Tasmanian devils reintroduced to Australian mainland after 3,000 years

Tasmanian devils have been released into the wild on Australia’s mainland 3,000 years after the feisty marsupials went extinct there, in what conservationists described as a ‘historic’ step.

Aussie Ark, along with a coalition of other conservation groups, revealed today that they had released 26 of the carnivorous mammals into a 400-hectare (1,000-acre) sanctuary at Barrington Tops, about 3.5 hours north of Sydney.

Tim Faulkner, president of Aussie Ark, said the ‘historic’ releases in July and September were the first steps in a project akin to the successful move to return wolves to Yellowstone National Park in the United States in the 1990s.

After 16 years of work, including the establishment of mainland Australia’s largest Tasmanian devil breeding programme, Faulkner said it was ‘incredible and surreal’ to have reached the goal.

‘It’s the stuff dreams are made of,’ he told AFP. ‘Our biggest native mainland predator is the tiger quoll – and they’re just over a kilo – so to be bringing back something of this enormity is huge.’

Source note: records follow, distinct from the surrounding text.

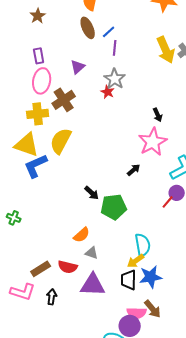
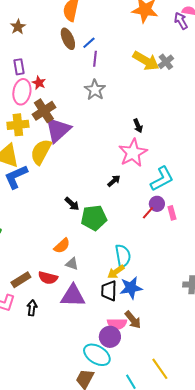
yellow arrow: (166, 50) -> (146, 61), turned -36
purple triangle: (78, 67) -> (58, 130), moved, size x1.8
red star: (108, 92) -> (39, 83), moved

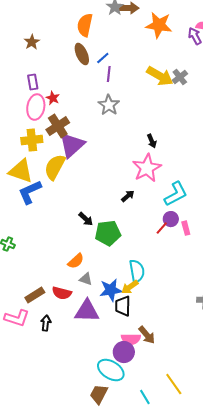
blue star: (131, 288) -> (111, 290), moved

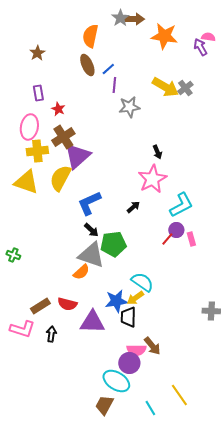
gray star: (109, 105) -> (129, 107), moved, turned 30
pink ellipse: (36, 107) -> (29, 127), moved
blue L-shape: (30, 192) -> (89, 203), moved
cyan semicircle: (137, 271) -> (142, 282), turned -45
gray triangle: (86, 279) -> (91, 255), moved, size x2.0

Tasmanian devils, which weigh up to eight kilograms and have a black or brown coat, typically prey on other native animals or scavenge carcasses.

According to government environmental authorities, devils are not dangerous to humans or livestock but will defend themselves if attacked and can cause serious injury.

The animals – known for their extremely loud growl, powerful jaws and ferocity when confronting rivals over food or mates – are classified as endangered after a contagious facial tumour disease ravaged the remaining population on the Australian island state of Tasmania.

It is estimated that fewer than 25,000 Tasmanian devils still live in the wild, down from as many as 150,000 before the mysterious, fatal disease first struck in the mid-1990s.

On Australia’s mainland, they are believed to have been wiped out by packs of dingoes – wild dogs native to the vast continent – an estimated 3,000 years ago.